Number of spam messages:  747
Number of ham messages:  4827
Total number of messages:  5574


### Feature Engineering: Designing Our Features

Now, we need to design our features to effectively classify messages as spam or ham. For this dataset, we have manually selected a set of keywords that are commonly associated with spam and another set of keywords that frequently appear in ham (non-spam) messages.

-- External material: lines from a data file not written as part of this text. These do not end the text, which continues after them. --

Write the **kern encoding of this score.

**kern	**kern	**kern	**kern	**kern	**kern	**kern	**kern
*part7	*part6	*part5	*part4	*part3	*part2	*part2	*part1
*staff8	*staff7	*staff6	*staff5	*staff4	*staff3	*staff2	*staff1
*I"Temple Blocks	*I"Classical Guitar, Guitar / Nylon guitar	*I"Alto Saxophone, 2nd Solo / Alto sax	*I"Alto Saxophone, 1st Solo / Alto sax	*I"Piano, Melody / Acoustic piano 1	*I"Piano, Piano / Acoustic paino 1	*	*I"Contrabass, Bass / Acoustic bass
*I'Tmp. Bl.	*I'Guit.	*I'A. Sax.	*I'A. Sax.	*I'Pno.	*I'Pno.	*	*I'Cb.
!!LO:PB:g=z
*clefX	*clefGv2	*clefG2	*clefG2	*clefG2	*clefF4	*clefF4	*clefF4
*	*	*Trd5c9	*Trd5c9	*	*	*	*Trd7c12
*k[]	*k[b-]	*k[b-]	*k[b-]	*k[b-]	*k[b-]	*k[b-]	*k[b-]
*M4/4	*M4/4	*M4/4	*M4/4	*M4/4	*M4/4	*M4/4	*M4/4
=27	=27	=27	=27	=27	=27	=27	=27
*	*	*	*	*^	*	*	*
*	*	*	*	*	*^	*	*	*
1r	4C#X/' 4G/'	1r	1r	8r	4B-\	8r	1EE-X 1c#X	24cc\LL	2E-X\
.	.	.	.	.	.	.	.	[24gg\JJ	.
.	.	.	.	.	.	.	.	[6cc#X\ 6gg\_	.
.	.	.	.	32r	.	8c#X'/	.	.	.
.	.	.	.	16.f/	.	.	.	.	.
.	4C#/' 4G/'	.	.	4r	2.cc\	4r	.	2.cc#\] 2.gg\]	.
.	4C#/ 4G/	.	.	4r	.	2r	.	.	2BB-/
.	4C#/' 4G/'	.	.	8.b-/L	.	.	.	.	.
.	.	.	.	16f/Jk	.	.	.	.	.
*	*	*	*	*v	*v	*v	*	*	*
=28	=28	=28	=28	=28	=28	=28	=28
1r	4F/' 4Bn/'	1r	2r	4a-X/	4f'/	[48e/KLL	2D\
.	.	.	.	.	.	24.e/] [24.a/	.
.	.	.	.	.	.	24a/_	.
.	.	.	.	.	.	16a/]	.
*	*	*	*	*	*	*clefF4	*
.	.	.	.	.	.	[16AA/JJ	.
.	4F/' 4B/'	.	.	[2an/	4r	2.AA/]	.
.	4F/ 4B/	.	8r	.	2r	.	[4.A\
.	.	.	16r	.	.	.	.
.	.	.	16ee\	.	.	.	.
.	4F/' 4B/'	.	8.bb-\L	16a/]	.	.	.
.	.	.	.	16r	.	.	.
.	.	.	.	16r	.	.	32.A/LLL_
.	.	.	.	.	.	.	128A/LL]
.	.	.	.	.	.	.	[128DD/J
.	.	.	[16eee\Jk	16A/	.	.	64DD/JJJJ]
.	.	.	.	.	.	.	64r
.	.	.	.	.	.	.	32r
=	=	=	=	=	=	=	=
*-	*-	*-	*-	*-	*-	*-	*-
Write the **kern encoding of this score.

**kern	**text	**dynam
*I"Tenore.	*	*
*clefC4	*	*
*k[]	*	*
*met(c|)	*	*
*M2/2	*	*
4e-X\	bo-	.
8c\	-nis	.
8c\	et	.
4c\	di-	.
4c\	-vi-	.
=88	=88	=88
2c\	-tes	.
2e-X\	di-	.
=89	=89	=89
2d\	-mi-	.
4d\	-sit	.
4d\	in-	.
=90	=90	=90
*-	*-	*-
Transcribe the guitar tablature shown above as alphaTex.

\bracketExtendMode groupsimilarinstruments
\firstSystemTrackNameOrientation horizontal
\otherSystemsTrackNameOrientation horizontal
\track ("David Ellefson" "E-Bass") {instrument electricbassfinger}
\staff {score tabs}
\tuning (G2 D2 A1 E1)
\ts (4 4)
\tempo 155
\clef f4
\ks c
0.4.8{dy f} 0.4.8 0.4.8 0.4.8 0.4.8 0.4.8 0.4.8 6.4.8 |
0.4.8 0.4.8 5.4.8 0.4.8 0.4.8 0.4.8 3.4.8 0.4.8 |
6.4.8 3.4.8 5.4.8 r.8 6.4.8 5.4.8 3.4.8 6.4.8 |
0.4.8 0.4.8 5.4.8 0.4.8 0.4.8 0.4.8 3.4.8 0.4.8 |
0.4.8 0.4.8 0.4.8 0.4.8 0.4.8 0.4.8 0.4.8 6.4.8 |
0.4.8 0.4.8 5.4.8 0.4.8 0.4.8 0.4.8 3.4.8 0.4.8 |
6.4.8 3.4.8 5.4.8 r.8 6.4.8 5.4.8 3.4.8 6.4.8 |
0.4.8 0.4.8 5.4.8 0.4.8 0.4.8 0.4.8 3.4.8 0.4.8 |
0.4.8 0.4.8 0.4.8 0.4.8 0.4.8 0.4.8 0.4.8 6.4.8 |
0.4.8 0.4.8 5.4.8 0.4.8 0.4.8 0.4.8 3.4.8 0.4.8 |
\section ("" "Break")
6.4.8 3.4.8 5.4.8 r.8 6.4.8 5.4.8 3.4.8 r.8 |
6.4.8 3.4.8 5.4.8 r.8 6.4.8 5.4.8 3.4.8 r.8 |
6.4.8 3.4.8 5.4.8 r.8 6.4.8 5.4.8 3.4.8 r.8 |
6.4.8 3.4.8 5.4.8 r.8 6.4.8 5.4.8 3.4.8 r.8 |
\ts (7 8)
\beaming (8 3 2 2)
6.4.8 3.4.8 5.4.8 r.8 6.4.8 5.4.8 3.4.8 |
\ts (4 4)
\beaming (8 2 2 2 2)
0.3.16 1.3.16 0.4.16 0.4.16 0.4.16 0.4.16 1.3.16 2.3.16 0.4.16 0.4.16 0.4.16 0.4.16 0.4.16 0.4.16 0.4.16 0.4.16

Our features are defined as the count of these spam-related and ham-related words that occur in each text message. By using these word counts as input features, we aim to capture key patterns that distinguish spam from legitimate messages.

In [2]:
import numpy as np
# using domain knowledge
# list of typical spam words (domain knowledge)
spam_words = set([
    "free", "credit", "loan", "cash",
    "money", "urgent", "sale", "offer",
    "discount", "save", "clearance", "win",
    "winner", "prize", "bonus", "gift",
    "click", "visit", "limited", "today",
    "now", "apply", "easy", "fast",
    "quick", "double", "triple", "guarantee"
])

# list of typical ham words (domain knowledge)
ham_words = set([
    "meeting", "lunch", "dinner", "home",
    "office", "work", "project", "report",
    "email", "phone", "call", "meeting",
    "party", "movie", "game", "play",
    "music", "dance", "book", "read",
    "write", "paint", "draw", "travel",
    "trip", "visit", "family", "friend"
])

# generate features based on the domain knowledge
# feature-1: count of the spam knowledge words
# feature-2: count of the ham knowledge words
features, labels = [], []
for text, label in data:
    text = text.lower()
    words = text.split()
    x = [0, 0]
    for w in words:
        if w in spam_words:
            x[0] += 1
        if w in ham_words:
            x[1] += 1
    features.append(x)
    labels.append(label)

print("Number of features: ", len(features[0]))
print("Number of samples: ", len(features))

features = np.array(features)
labels = np.array(labels)
print("Shape of features: ", features.shape)
print("Shape of labels: ", labels.shape)

Number of features:  2
Number of samples:  5574
Shape of features:  (5574, 2)
Shape of labels:  (5574,)